プレゼント②
あの本もすでにクローゼットの奥深くに眠っており、今はほこりをかぶっているはずである。
栄二はすでに、今年の就職活動を諦めていた。完全に諦めたのは、後藤が就職活動を終えた時点だった。
情けない話である。ちょっと前までは、就職浪人する人たちを負け犬呼ばわりしていたのだから。
自分がその立場になると何も言えなくなるし、もう彼らを罵倒できなくなる。
悔しさがこみ上げてきた栄二の胸は、痛くなった。
なぜ先に就職活動を始めた自分が報われず、後から始めた後藤が勝利するのだろう。
自分のどこがいけなかったのだ。
栄二は面接官たちの顔を思い返した。表情はにこやかにして、「今の世の中は大変だ」、「不況だが負けずに頑張っていこう」、「分からないことは一から教えていく」など勇ましく言っていたが、所詮は甘言をほざいていたにすぎない。

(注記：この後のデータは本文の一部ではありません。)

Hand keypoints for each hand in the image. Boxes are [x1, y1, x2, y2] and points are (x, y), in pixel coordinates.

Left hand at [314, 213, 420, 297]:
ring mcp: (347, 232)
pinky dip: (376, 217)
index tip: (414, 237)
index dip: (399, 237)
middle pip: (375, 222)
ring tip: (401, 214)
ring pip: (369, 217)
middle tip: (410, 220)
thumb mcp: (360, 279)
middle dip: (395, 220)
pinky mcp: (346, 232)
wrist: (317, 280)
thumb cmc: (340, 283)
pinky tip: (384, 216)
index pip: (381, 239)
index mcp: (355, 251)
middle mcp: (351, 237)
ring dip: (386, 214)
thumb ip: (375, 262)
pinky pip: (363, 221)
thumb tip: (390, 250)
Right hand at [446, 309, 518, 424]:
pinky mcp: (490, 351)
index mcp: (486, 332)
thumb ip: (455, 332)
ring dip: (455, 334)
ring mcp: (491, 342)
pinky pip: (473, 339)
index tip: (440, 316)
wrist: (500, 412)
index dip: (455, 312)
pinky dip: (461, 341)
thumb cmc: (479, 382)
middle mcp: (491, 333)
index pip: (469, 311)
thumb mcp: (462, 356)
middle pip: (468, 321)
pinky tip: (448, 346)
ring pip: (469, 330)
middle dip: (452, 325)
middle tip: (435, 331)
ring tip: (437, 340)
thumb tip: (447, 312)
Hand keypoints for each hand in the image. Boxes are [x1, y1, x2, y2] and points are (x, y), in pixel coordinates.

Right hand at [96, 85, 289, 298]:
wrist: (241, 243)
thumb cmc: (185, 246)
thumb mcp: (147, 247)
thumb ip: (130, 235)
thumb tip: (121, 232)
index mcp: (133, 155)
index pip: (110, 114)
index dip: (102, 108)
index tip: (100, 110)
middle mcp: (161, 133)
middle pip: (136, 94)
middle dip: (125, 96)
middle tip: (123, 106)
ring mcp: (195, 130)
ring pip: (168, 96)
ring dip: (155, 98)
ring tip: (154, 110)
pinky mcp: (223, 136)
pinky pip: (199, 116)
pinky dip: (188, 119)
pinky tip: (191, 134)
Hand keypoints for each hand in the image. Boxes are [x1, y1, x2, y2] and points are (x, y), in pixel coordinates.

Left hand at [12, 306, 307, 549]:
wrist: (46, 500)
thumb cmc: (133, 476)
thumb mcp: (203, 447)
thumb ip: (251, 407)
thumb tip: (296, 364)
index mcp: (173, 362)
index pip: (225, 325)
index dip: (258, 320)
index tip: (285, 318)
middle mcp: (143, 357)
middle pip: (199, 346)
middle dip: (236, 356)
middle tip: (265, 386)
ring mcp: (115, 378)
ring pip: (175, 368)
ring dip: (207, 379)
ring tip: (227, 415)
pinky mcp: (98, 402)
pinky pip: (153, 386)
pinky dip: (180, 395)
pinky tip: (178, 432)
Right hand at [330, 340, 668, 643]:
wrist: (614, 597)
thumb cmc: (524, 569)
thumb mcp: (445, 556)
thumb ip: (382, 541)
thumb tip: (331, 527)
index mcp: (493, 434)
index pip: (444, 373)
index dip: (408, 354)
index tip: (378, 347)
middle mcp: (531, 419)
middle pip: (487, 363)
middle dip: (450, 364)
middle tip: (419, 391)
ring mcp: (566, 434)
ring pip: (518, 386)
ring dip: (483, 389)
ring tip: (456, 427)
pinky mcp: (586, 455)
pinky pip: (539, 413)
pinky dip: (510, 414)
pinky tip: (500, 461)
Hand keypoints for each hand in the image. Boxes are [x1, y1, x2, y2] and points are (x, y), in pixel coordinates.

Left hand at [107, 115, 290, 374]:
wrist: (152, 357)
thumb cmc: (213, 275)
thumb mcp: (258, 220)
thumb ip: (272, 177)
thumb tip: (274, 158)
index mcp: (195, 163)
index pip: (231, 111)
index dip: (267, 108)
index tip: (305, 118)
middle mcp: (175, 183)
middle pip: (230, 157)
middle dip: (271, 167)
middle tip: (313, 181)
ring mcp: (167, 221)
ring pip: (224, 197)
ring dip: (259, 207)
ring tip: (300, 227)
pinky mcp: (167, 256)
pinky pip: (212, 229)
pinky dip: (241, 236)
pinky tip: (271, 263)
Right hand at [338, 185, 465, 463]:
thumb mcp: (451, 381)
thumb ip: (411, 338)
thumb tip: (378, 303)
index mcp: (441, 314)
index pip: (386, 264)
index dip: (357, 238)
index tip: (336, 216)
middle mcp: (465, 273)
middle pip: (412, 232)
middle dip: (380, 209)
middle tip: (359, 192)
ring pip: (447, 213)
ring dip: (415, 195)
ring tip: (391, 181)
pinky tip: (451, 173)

人を見る時も対象を「人」ではなく、「物」でしか判断できない。見るにも値しない「物」がきた時は、会社にとって使用できない「物」はいらないということで、なんの躊躇もなくパソコンという文明の利器で人に落選の引導を突きつける。
栄二は思わず鼻で笑った。
今の考えはなんだろうか。まるで小説家が考えるような小賢しい内容だ。
津川教授が言った通り、どこかの賞にでも応募でもしてみるか。
「どうかしたの?」
かなめが尋ねた。
「努力することは悪なのかな?」
別にかなめに聞かせなくてもよかった。ただ壁に向かってしゃべるだけでもよかったし、窓でもドアでもよかった。
「善とは言い難いわね。悪いことをするために努力をする輩だっているから」
かなめは、真面目に切り返していた。こんな馬鹿げた話ですら、しっかりと受け止めるなんて不思議な女だった。
「そうだな。かなめの言う通りだ」
「少し待ってなさい」
立ち上がったかなめは、キッチンに姿を消した。